The humorous proverb that any community too small to support a single lawyer can always support two, characterizes the competing constitutional challenges now working their way through Colorado's state and federal courts. The conservative Mountain States Legal Foundation announced this week that it would be challenging the Legislature's FASTER program, which is currently funding road and bridge repairs with an added vehicle registration fee authorized by Democratic majorities at the Capitol during the Ritter administration. Mountain States makes the plausible claim that this imposition of a "fee" constitutes a violation of Colorado's TABOR restrictions, which require voter approval of any tax increase. The truth be told, the Legislature has been engineering Rube Goldberg contraptions to avoid TABOR limitations for 20 years.

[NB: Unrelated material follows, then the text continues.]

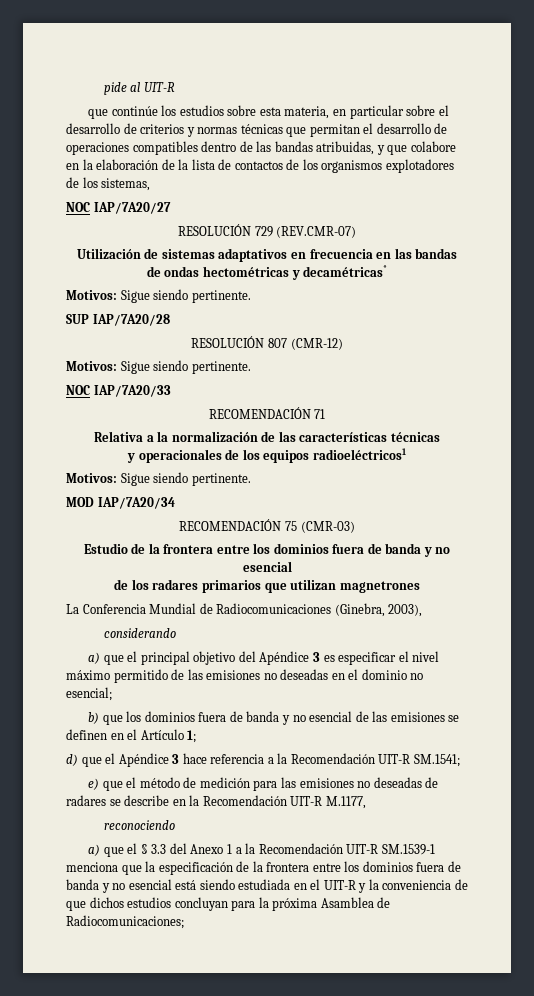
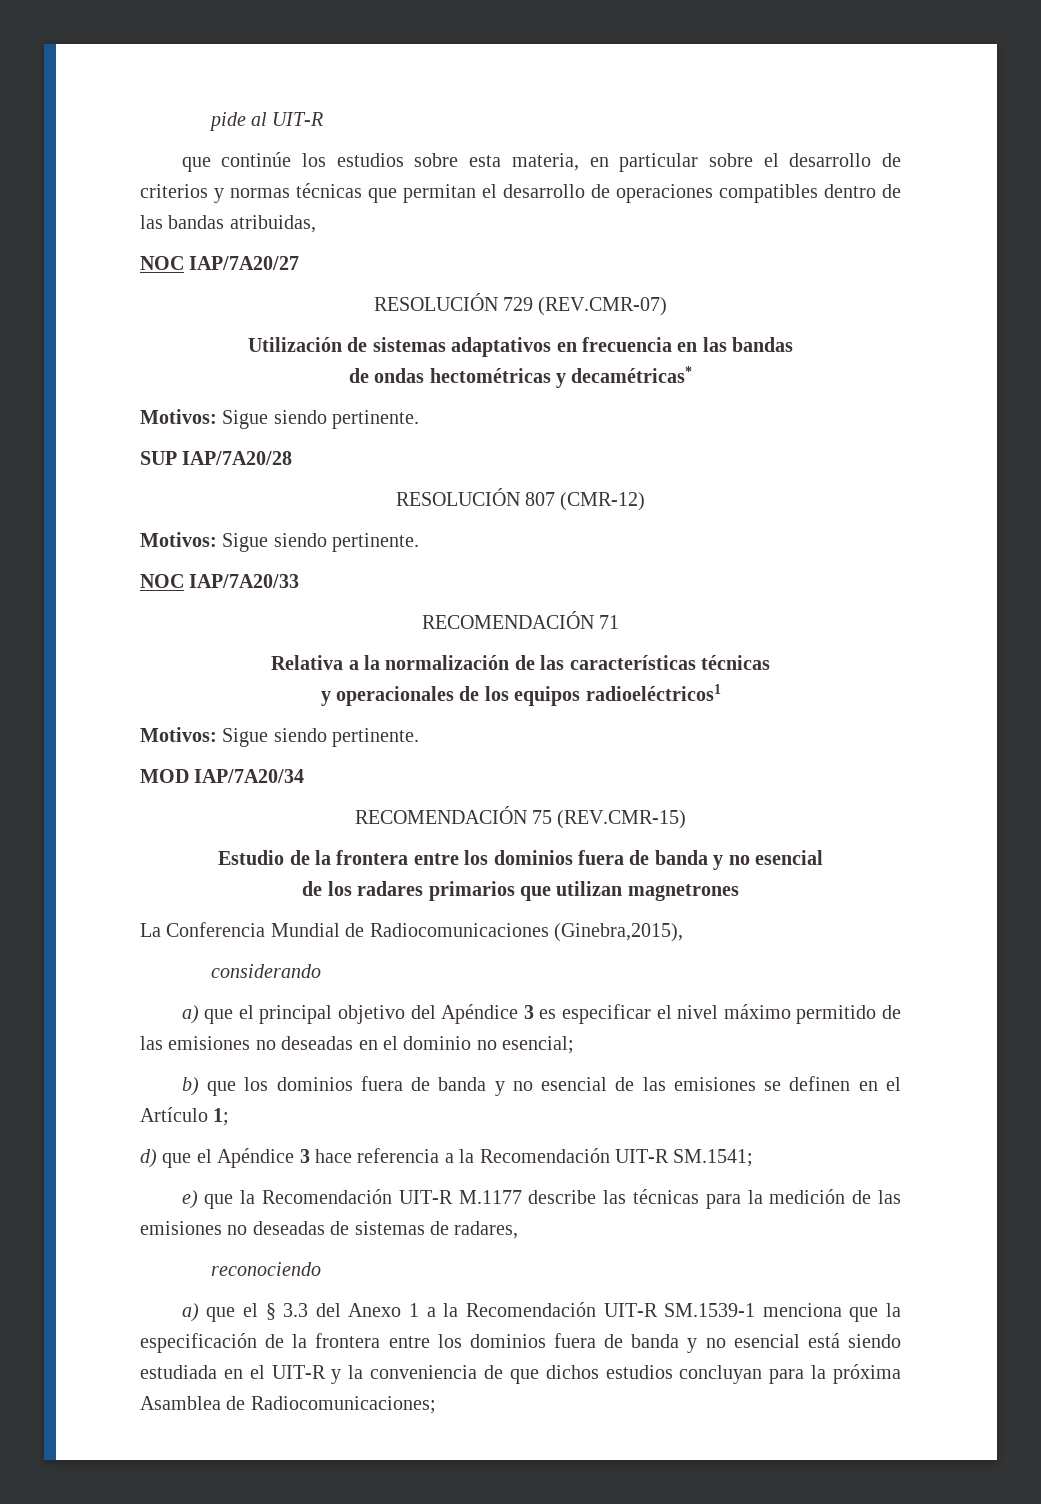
[376,141,456,155] [66,159,454,173] [66,177,151,191] y que colabore en la elaboración de la lista de contactos de los organismos explotadores de los sistemas, -> (316, 224) none
[300,521,355,533] (CMR-03) -> [557,810,687,829] (REV.CMR-15)
[334,603,423,617] (Ginebra, 2003), -> [554,923,683,942] (Ginebra,2015),
[126,777,278,791] el método de medición para -> [240,1189,872,1209] la Recomendación UIT-R M.1177 describe las técnicas para la medición de
[66,795,366,809] radares se describe en la Recomendación UIT-R M.1177, -> [354,1221,519,1239] sistemas de radares,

Most of the state budget's shrinking support for higher education is passed to colleges and universities in the form of individual grants awarded to resident students as subsidies toward their tuition. Not one dollar of these moneys is ever in the actual possession of college students, but passes directly from Colorado's Treasurer to our institutions of higher learning. This shell game allows the larger institutions to wriggle out of their constitutional handcuffs, which would apply if these were accounted for as state revenues. They can operate, instead, as TABOR "enterprises." Capital construction projects have adopted a similar fiction, substituting Certificates of Participation (COPS) for traditional government bonding. TABOR requires bond issues receive approval from voters, so the COPS route, which entails a lengthy (20-30) lease obligation with the entity constructing and/or owning the facility, has funded projects like the new medical school in Aurora to the parking garage at the Capitol.

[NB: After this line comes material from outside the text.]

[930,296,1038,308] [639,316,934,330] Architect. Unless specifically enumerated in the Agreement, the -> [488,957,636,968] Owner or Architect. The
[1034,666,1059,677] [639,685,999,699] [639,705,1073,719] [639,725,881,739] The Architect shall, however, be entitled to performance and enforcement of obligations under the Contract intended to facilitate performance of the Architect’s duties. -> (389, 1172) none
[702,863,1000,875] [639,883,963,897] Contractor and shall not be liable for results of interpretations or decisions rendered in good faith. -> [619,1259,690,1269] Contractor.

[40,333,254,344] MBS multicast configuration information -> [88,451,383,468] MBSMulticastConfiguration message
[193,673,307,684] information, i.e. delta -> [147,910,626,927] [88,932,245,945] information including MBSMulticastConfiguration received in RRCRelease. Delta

Evidence that these legal devices amount to the same thing as bonding is the fact that COPS are designed and brokered by local bond houses. Of course, COPS ultimately cost taxpayers more than traditional bond issues would. This extra expense fills the wallets of the usual suspects in the one percent. (Joe Sixpack is afforded zero opportunity to purchase a COP). Once FASTER was approved, Russ George, Bill Ritter's Republican overseer at the Department of Transportation, used his new revenue stream to sell FASTER bonds. Ostensibly this permitted an accelerated repair of deficient bridges, but, at least in part, it made it that much more difficult for legislators to change their mind about the registration fees. If the Mountain States legal team successfully overturns the funding mechanism, presumably the Legislature will have to pay off these existing bonds from another revenue source. Or, God forbid, ask voters for their approval.
Several months ago a coalition of Democratic legislators and attorneys, including former Congressman David Skaggs, filed a lawsuit challenging the constitutionality of the TABOR amendment under federal law. The brief version of their argument hinges on the claim that TABOR denies Colorado residents the Republican form of government guaranteed to them under our federal constitution --- that, by denying the Legislature the authority to raise taxes, TABOR infringes on powers properly exercised by legislators in a Republican form of government. There is a certain irony in the fact that the same progressive movement that introduced the initiative and referendum early in the last century is now seeking to overturn a result of the voters' exercise of these rights at the ballot box. Nonetheless, this argument also sounds somewhat plausible.
I don't know whether the Mountain States lawsuit constitutes a direct response to this challenge, but, between them, perhaps we can establish some legal clarity on how to proceed as an electorate. TABOR, which includes provisions that are rapidly closing a vise on state spending, will soon undermine the quality of services provided to taxpayers. It's a Rube Goldberg monstrosity of its own. No amount of statutory ingenuity can fend off TABOR's fiscal depredations indefinitely. Ultimately, Colorado voters will need to restore rationality to the management of state budgets. Short of a constitutional convention that rewrites all the rules, this may prove impossible. You don't need to be a CPA to understand that spending and revenue restrictions don't belong in our constitution. Untrustworthy as politicians may be, someone has to be entrusted with balancing and representing the public interest -- and, that someone probably shouldn't be the general public. After all, this is reasonably complicated stuff. It's why we hold elections in the first place!